→ Passage:
--
2. The pair of fusion polypeptides of claim 1 , wherein the first and second variable domain sequences are V_H and V_L sequences, respectively.

3. The pair of fusion polypeptides of claim 1 or claim 2, wherein the first and second effector sequences are a pair of enzyme fragments or a pair of toxin fragments.

4. The pair of fusion polypeptides of any of claims 1 to 3, wherein the first and second effector sequences are two identical or nonidentical fragments of an enzyme that complement to provide catalytic activity for conversion of a substrate to a product; and wherein conversion of the substrate to the product occurs more rapidly in a solution containing the two fusion polypeptides and the antigen, than in a solution containing the two fusion polypeptides but no antigen.

5. The pair of fusion polypeptides of any of claims 1 to 3, wherein the first and second effector sequences are two identical or nonidentical fragments of an enzyme that complement to provide catalytic activity for conversion of a substrate to a product; and wherein the first and second fusion peptides do not have the catalytic activity except when complexed with each other in the presence of the antigen.

6. The pair of fusion polypeptides of any of claims 1 to 3, wherein the first and second effector sequences are two identical or nonidentical fragments of an enzyme that complement to provide catalytic activity for conversion of a substrate to a product; and wherein the substrate does not promote complexing between the two enzyme fragments.

7. The pair of fusion polypeptides of any of claims 4 to 6, wherein the catalytic activity is selected from the group consisting of NDP kinase, enolase, aspartate dehydrogenase, and malate dehydrogenase.

8. The pair of fusion polypeptides of any preceding claim, wherein the first and second effector sequences are each independently at least about 80% identical to the monomer subunit of mitochondrial malate dehydrogenase.

9. The pair of fusion polypeptides of any of claims 1 to 8, wherein the first and second fusion polypeptides remain essentially separate in solution in the absence of analyte.

10. The pair of fusion polypeptides of any of claims 1 to 8, wherein the first and second fusion polypeptides are covalently tethered.
--
→ Data records:

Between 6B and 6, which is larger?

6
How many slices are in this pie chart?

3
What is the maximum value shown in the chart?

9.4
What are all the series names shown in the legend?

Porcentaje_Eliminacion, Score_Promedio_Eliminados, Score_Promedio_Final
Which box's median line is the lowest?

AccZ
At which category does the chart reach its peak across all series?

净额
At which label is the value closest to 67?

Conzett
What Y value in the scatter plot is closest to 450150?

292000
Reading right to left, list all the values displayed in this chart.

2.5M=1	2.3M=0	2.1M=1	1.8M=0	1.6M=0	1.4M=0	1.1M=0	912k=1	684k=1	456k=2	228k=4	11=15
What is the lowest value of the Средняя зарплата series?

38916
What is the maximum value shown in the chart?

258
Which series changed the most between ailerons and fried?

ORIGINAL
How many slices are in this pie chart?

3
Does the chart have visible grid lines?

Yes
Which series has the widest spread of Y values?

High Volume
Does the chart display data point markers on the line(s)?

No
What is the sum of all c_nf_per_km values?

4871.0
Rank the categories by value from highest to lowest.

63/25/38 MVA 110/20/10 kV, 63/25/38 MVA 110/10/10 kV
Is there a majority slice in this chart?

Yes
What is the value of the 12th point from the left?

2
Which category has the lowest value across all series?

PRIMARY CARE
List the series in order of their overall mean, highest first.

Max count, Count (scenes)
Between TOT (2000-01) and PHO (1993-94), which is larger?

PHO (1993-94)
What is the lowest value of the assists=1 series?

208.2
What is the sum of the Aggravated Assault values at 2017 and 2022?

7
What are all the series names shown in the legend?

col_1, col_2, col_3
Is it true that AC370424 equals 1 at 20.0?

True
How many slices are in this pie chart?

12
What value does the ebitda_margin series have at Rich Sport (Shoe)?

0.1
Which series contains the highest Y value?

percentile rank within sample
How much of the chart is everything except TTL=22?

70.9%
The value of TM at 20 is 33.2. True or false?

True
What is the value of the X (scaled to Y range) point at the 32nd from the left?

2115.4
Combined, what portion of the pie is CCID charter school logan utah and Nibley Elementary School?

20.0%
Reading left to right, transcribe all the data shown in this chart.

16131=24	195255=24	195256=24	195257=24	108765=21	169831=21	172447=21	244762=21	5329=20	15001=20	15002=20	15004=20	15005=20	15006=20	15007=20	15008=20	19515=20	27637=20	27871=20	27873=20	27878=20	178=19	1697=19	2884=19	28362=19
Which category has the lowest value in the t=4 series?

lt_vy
--
→ Task set:
**A.** In the fusion polypeptide claims, which catalytic activities does claim 7 list?
**B.** Write the next part of the fusion polypeptide claims, picking up after claim 10.

→ Answers to this exercise:
**A.** NDP kinase, enolase, aspartate dehydrogenase, and malate dehydrogenase.

**B.**
11. A method of preparing a pair of fusion polypeptides according to any preceding claim, comprising the steps of: a) selecting a first variable domain sequence and a second variable domain sequence wherein presence of the antigen in a solution promotes complexing between the variable domain sequences; b) selecting a first effector sequence and a second effector sequence that do not complex with each other in a solution containing the antigen; c) preparing a first fusion polypeptide in which the first variable domain sequence is linked to the first effector sequence, and a second fusion polypeptide in which the second variable domain sequence is linked to a second effector sequence; and d) confirming that the first fusion polypeptide forms a complex with the second fusion polypeptide that is stabilized in a solution if the solution contains the antigen.

12. A method of converting a substrate to a product in a manner that depends on the presence of an antigen, comprising the step of creating an environment that contains the antigen, the substrate, and a pair of fusion polypeptides according to any of claims 4 to 8.

13. A method of determining an antigen in a sample, comprising the steps of: a) preparing a reaction mixture containing the sample and a pair of fusion polypeptides according to any of claims 1 to 10; b) measuring complexes formed between the first effector sequence and the second effector sequence; and c) correlating the complexes measured in step b) with the presence, absence or amount of the antigen in the sample.

14. The method according to claim 13, wherein the first and second effector sequences are two fragments of an enzyme that complement to provide catalytic activity for conversion of a substrate to a product, wherein the reaction mixture prepared in step a) further comprises the substrate, and wherein the measuring in step b) comprises measuring the product formed in the reaction mixture.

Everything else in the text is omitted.